### Prompt
Please copy each line of the records below that includes the word "archive".

(Page layout parsing data)
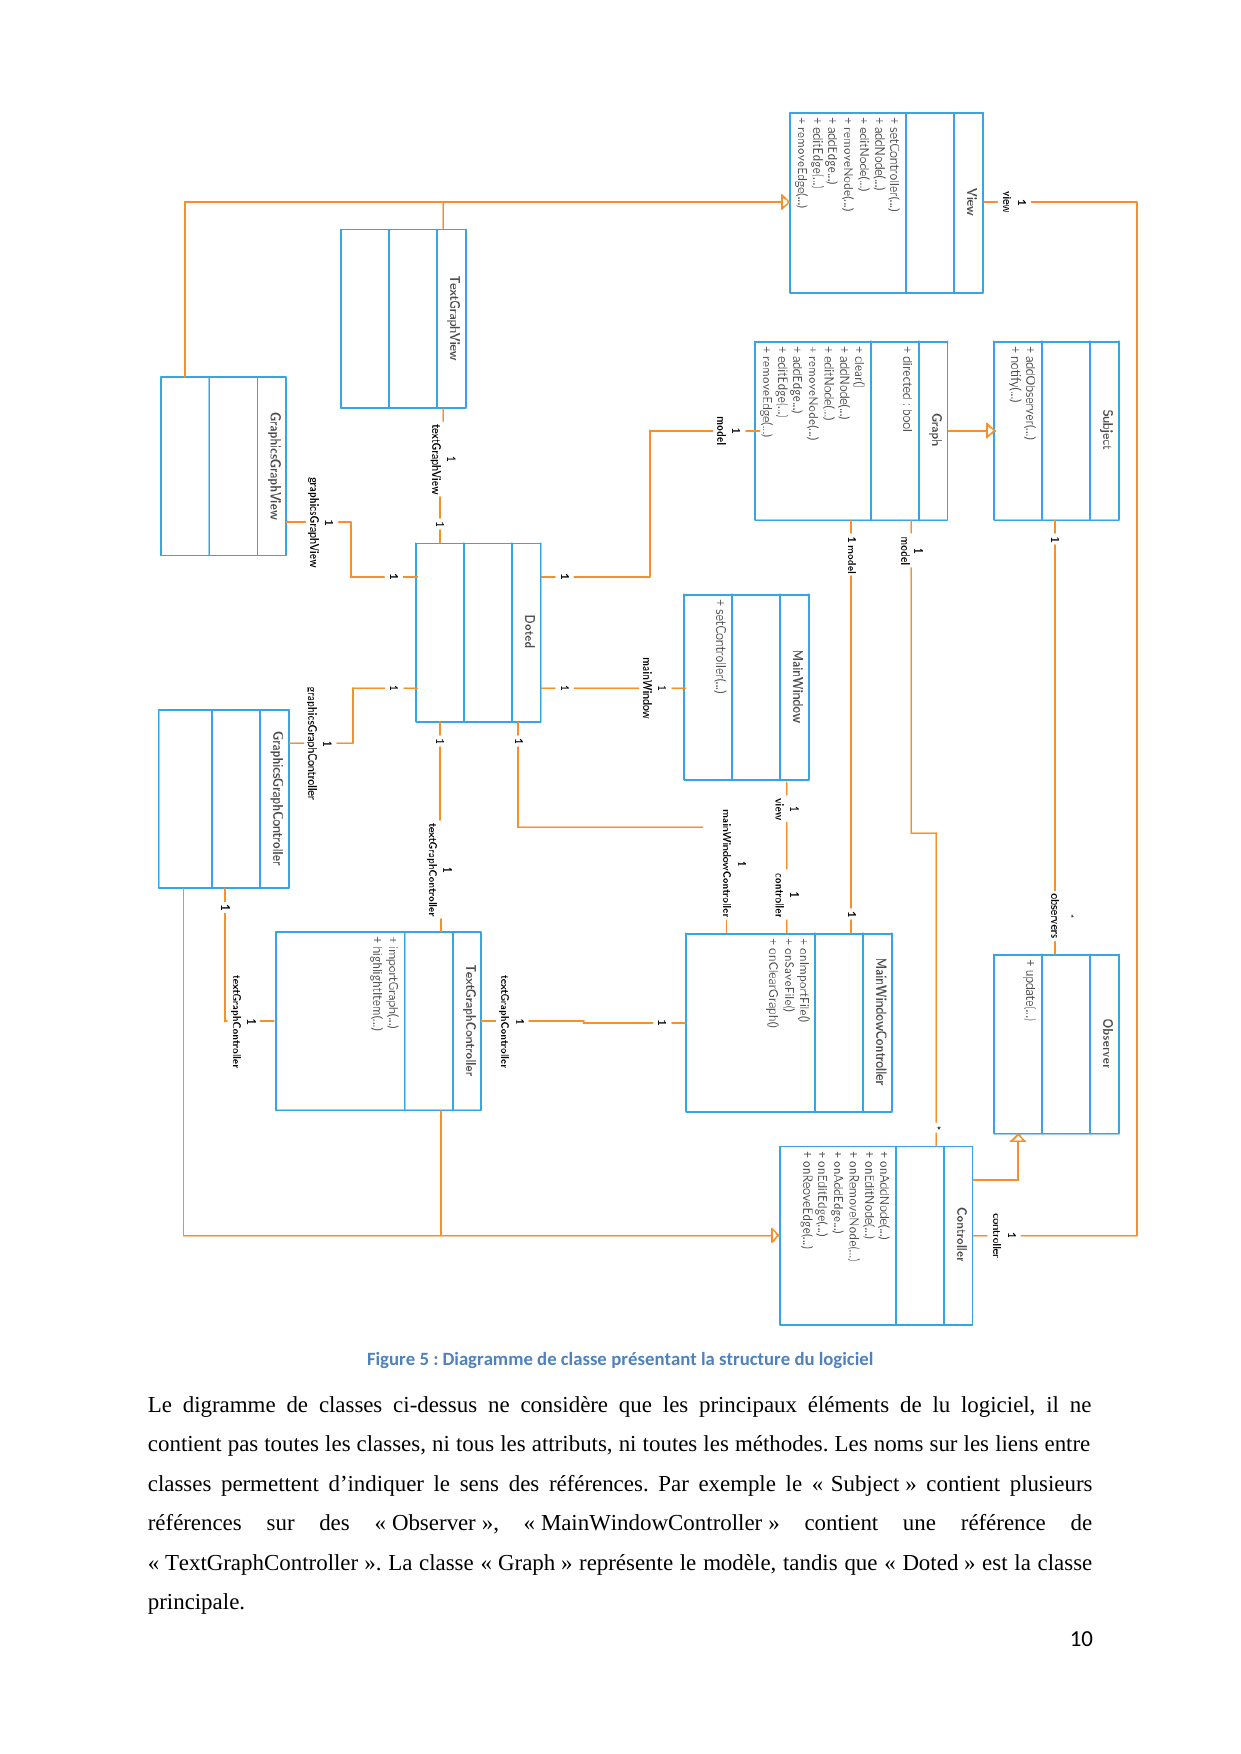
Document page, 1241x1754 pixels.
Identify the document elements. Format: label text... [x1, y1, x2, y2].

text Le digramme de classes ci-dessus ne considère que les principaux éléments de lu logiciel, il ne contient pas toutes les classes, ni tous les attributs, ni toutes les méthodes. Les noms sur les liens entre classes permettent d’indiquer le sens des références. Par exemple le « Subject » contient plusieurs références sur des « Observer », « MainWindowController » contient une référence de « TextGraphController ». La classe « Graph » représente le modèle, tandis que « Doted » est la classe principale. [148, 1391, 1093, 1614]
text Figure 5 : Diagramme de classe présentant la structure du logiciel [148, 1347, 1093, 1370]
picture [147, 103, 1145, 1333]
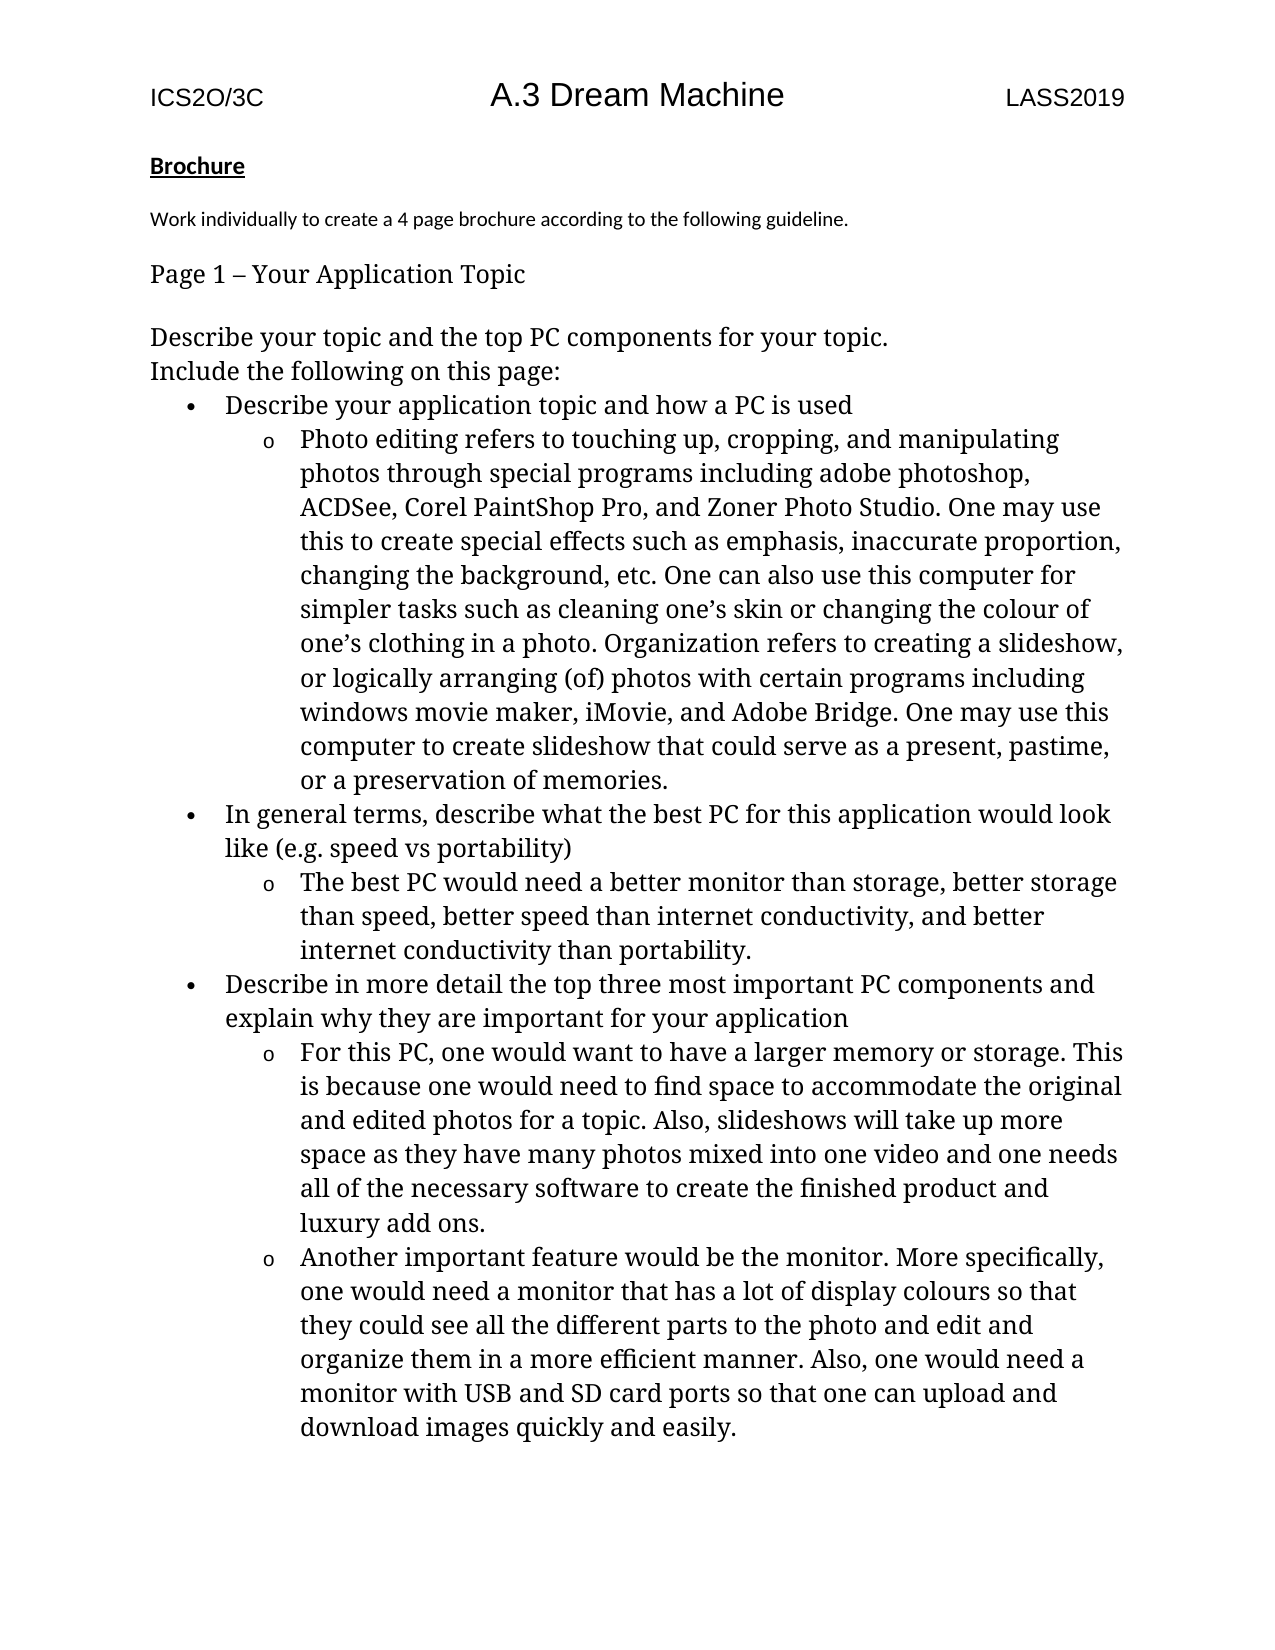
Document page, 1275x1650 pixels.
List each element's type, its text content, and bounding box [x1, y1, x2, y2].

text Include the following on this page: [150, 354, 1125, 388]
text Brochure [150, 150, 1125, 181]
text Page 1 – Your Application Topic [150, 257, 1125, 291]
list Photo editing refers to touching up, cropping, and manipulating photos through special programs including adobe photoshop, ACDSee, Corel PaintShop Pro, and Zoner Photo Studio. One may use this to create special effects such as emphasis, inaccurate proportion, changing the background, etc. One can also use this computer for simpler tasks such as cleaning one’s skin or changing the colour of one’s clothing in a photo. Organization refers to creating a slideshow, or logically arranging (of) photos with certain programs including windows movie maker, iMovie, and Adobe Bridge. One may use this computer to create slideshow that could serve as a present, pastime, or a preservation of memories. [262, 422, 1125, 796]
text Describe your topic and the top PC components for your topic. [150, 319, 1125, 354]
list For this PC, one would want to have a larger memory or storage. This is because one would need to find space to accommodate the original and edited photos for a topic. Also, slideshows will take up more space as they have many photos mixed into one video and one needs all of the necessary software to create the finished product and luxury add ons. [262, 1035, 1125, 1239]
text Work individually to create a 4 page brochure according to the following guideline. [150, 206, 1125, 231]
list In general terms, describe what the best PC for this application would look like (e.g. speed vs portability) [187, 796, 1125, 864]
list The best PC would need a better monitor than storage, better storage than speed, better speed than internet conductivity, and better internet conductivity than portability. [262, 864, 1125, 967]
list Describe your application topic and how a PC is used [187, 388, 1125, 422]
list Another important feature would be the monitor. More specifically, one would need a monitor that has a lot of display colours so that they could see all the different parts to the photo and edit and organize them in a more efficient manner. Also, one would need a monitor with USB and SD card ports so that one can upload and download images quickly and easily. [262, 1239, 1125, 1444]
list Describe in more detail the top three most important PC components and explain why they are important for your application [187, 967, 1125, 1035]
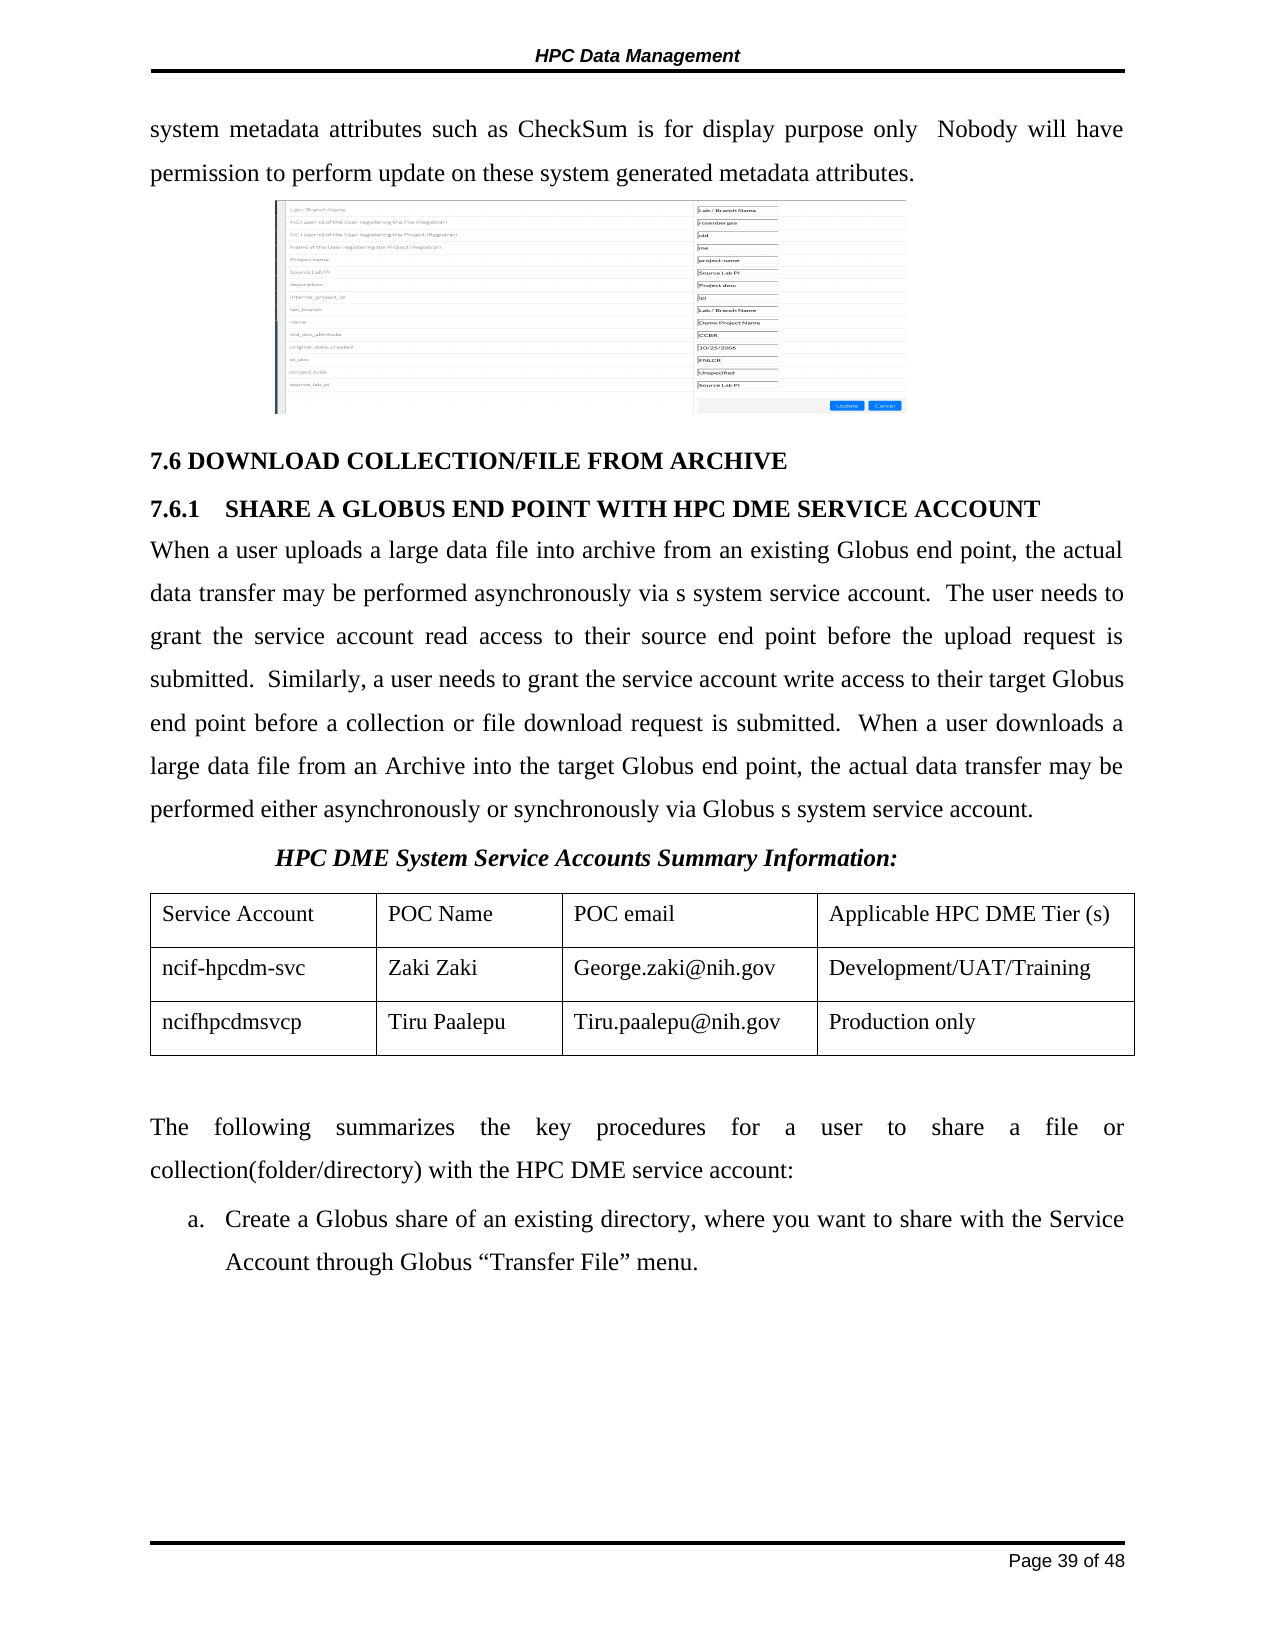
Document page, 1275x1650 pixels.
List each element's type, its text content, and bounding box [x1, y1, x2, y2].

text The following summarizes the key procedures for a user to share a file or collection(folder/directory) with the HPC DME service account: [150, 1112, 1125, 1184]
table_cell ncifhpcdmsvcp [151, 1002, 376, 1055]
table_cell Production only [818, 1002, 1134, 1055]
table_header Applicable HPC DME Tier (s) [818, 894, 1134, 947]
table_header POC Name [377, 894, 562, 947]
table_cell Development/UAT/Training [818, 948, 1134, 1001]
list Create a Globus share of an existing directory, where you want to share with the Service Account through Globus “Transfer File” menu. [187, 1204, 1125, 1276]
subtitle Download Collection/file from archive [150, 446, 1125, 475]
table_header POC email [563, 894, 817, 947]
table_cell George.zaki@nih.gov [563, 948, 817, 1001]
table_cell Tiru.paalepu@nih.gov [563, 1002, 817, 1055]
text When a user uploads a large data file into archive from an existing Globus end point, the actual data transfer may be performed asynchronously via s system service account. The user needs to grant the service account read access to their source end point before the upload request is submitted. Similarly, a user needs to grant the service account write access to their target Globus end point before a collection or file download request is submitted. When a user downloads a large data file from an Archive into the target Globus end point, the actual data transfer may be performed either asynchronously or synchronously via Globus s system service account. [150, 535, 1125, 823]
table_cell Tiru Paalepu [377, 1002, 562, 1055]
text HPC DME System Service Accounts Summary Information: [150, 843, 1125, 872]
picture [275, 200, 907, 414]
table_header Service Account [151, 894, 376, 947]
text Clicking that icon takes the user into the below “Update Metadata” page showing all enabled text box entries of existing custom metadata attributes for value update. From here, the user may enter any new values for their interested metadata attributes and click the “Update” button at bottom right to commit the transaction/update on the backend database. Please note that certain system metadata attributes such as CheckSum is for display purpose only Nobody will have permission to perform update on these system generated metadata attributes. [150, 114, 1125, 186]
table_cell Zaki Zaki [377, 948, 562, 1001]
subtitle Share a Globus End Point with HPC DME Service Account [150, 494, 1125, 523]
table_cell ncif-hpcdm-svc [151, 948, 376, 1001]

### Result of the task
subtitle Download Collection/file from archive [150, 446, 1125, 475]
text When a user uploads a large data file into archive from an existing Globus end point, the actual data transfer may be performed asynchronously via s system service account. The user needs to grant the service account read access to their source end point before the upload request is submitted. Similarly, a user needs to grant the service account write access to their target Globus end point before a collection or file download request is submitted. When a user downloads a large data file from an Archive into the target Globus end point, the actual data transfer may be performed either asynchronously or synchronously via Globus s system service account. [150, 535, 1125, 823]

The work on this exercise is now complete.